### Фрагмент текста:
■ ■ ■ ■ ■
Ключ громыхает в теснине. Осторожно чтобы не спугнуть стрекоз на тальнинах, весь от нежного кончика спиннинга до болотных бахил просачиваюсь сквозь решето веток к воде. Левый прижим ободранный край сопки тяжелая еловая тень поверх серебряных костей ильмов, белый бурун рвущий кромку воды в изумрудной завораживающей глубины ямине и там где ярчайшее солнце пробиваясь сквозь нависающий полумрак в водяную пыль едва различимой на краешке цветов радугой на замшелом валуне выдра грызет крупного хариуса.
будь осторожней
на перекатах,
зимняя шапка.
Начинался 1945 год. Давно пали Рабаул и Трук, Объединенный флот лежал на океанском дне от Гуадалканала до залива Лейте. Кое где Империя еще держалась за океан когтями гарнизонов умирающих от голода на коралловых атоллах среди тропической роскоши, за которую десятилетия спустя люди будут платить золотом. Все уже было решено. Япония вышила на левом предплечье знак «плывущая хризантема» и готовилась погибнуть за императора.
■ ■ ■ ■ ■
### Задания к упражнению:
**A)** Согласуются ли с фрагментом утверждения ниже? На каждое ответьте «да» или «нет» и процитируйте слова фрагмента, которые это решают.
(i) Выдра грызёт хариуса на замшелом валуне.
(ii) В начале 1945 года Рабаул и Трук ещё не были сданы.
(iii) Гарнизоны на коралловых атоллах не знали нужды в еде.
**B)** Верните без изменений отрывок фрагмента, начиная со слов «Начинался 1945 год.» и заканчивая словами «погибнуть за императора.».
■ ■ ■ ■ ■
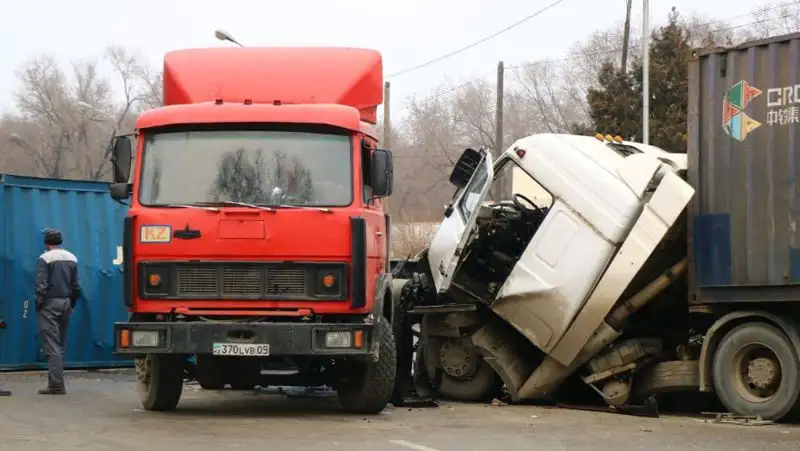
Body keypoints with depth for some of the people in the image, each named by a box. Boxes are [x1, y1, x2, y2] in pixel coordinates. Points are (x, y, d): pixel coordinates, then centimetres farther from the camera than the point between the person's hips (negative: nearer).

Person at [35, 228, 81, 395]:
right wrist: (71, 304, 16)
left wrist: (38, 304, -5)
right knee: (61, 345, 14)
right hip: (65, 303, 6)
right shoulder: (71, 258, 9)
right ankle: (57, 380, 17)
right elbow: (76, 286, 10)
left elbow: (41, 285, -15)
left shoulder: (45, 258, -10)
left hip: (50, 304, -6)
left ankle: (56, 384, -13)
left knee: (52, 345, -7)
■ ■ ■ ■ ■
### Результаты упражнения:
**A)**
(i) Да: «на замшелом валуне выдра грызет крупного хариуса».
(ii) Нет: «Давно пали Рабаул и Трук».
(iii) Нет: «гарнизонов умирающих от голода на коралловых атоллах».

**B)**
Начинался 1945 год. Давно пали Рабаул и Трук, Объединенный флот лежал на океанском дне от Гуадалканала до залива Лейте. Кое где Империя еще держалась за океан когтями гарнизонов умирающих от голода на коралловых атоллах среди тропической роскоши, за которую десятилетия спустя люди будут платить золотом. Все уже было решено. Япония вышила на левом предплечье знак «плывущая хризантема» и готовилась погибнуть за императора.